### WHAT THIS TASK INVOLVES
Every entry below must be repeated exactly; skip the pictures.

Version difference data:
==========

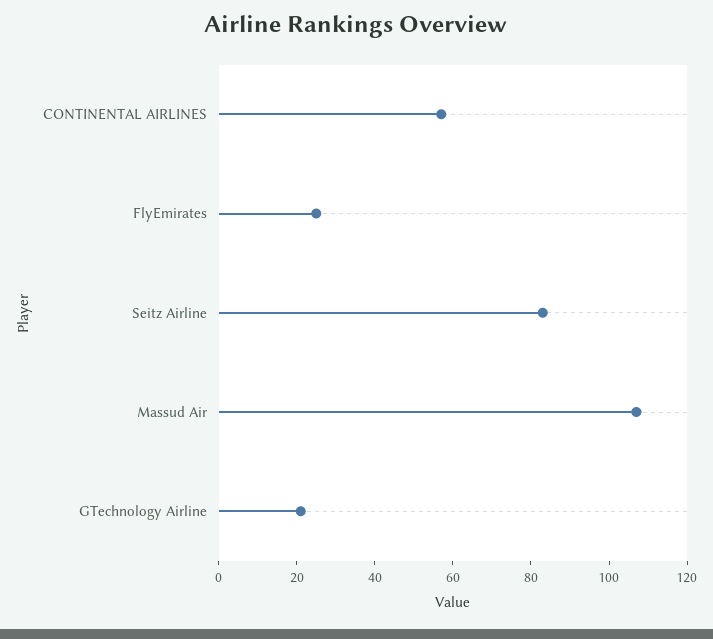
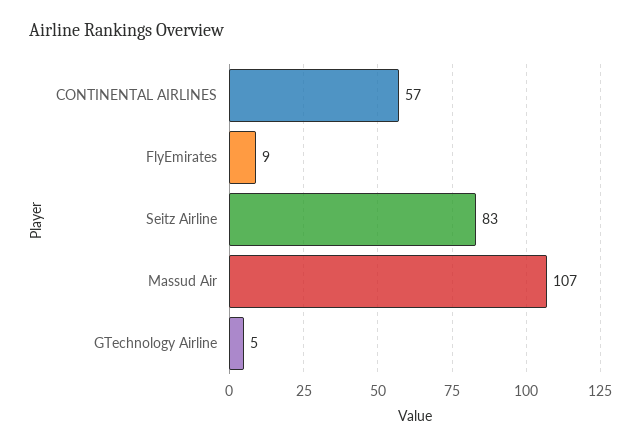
  {
    "CONTINENTAL AIRLINES": 57,
-   "FlyEmirates": 25,
+   "FlyEmirates": 9,
    "Seitz Airline": 83,
    "Massud Air": 107,
-   "GTechnology Airline": 20
+   "GTechnology Airline": 5
  }

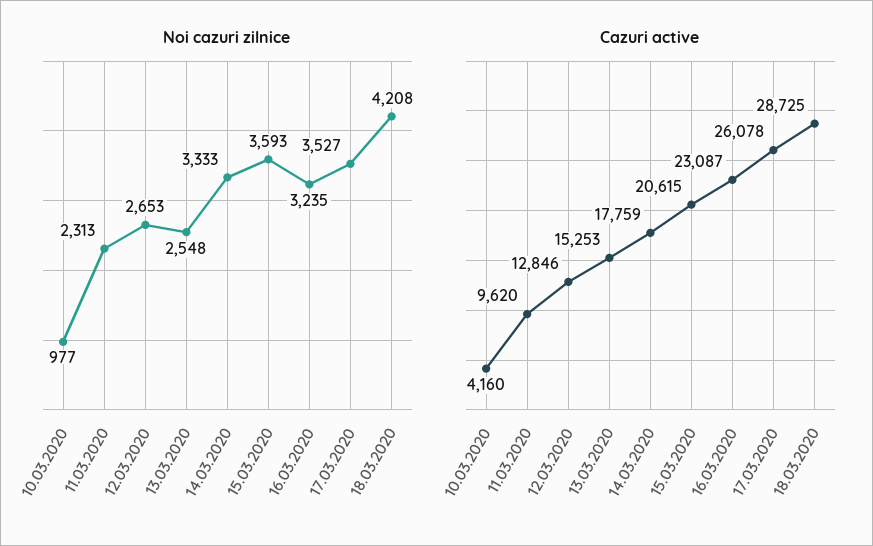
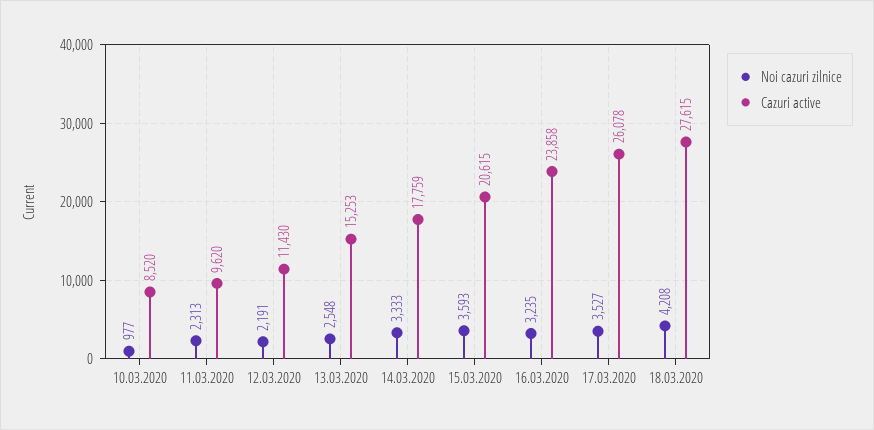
  {
    "Noi cazuri zilnice": {
      "10.03.2020": 977,
      "11.03.2020": 2313,
-     "12.03.2020": 2653,
+     "12.03.2020": 2191,
      "13.03.2020": 2548,
      "14.03.2020": 3333,
      "15.03.2020": 3593,
      "16.03.2020": 3235,
      "17.03.2020": 3527,
      "18.03.2020": 4208
    },
    "Cazuri active": {
-     "10.03.2020": 4160,
+     "10.03.2020": 8520,
      "11.03.2020": 9620,
-     "12.03.2020": 12846,
+     "12.03.2020": 11430,
      "13.03.2020": 15253,
      "14.03.2020": 17759,
      "15.03.2020": 20615,
-     "16.03.2020": 23087,
+     "16.03.2020": 23858,
      "17.03.2020": 26078,
-     "18.03.2020": 28725
+     "18.03.2020": 27615
    }
  }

==========

### THE ANSWER
  {
    "CONTINENTAL AIRLINES": 57,
-   "FlyEmirates": 25,
+   "FlyEmirates": 9,
    "Seitz Airline": 83,
    "Massud Air": 107,
-   "GTechnology Airline": 20
+   "GTechnology Airline": 5
  }

  {
    "Noi cazuri zilnice": {
      "10.03.2020": 977,
      "11.03.2020": 2313,
-     "12.03.2020": 2653,
+     "12.03.2020": 2191,
      "13.03.2020": 2548,
      "14.03.2020": 3333,
      "15.03.2020": 3593,
      "16.03.2020": 3235,
      "17.03.2020": 3527,
      "18.03.2020": 4208
    },
    "Cazuri active": {
-     "10.03.2020": 4160,
+     "10.03.2020": 8520,
      "11.03.2020": 9620,
-     "12.03.2020": 12846,
+     "12.03.2020": 11430,
      "13.03.2020": 15253,
      "14.03.2020": 17759,
      "15.03.2020": 20615,
-     "16.03.2020": 23087,
+     "16.03.2020": 23858,
      "17.03.2020": 26078,
-     "18.03.2020": 28725
+     "18.03.2020": 27615
    }
  }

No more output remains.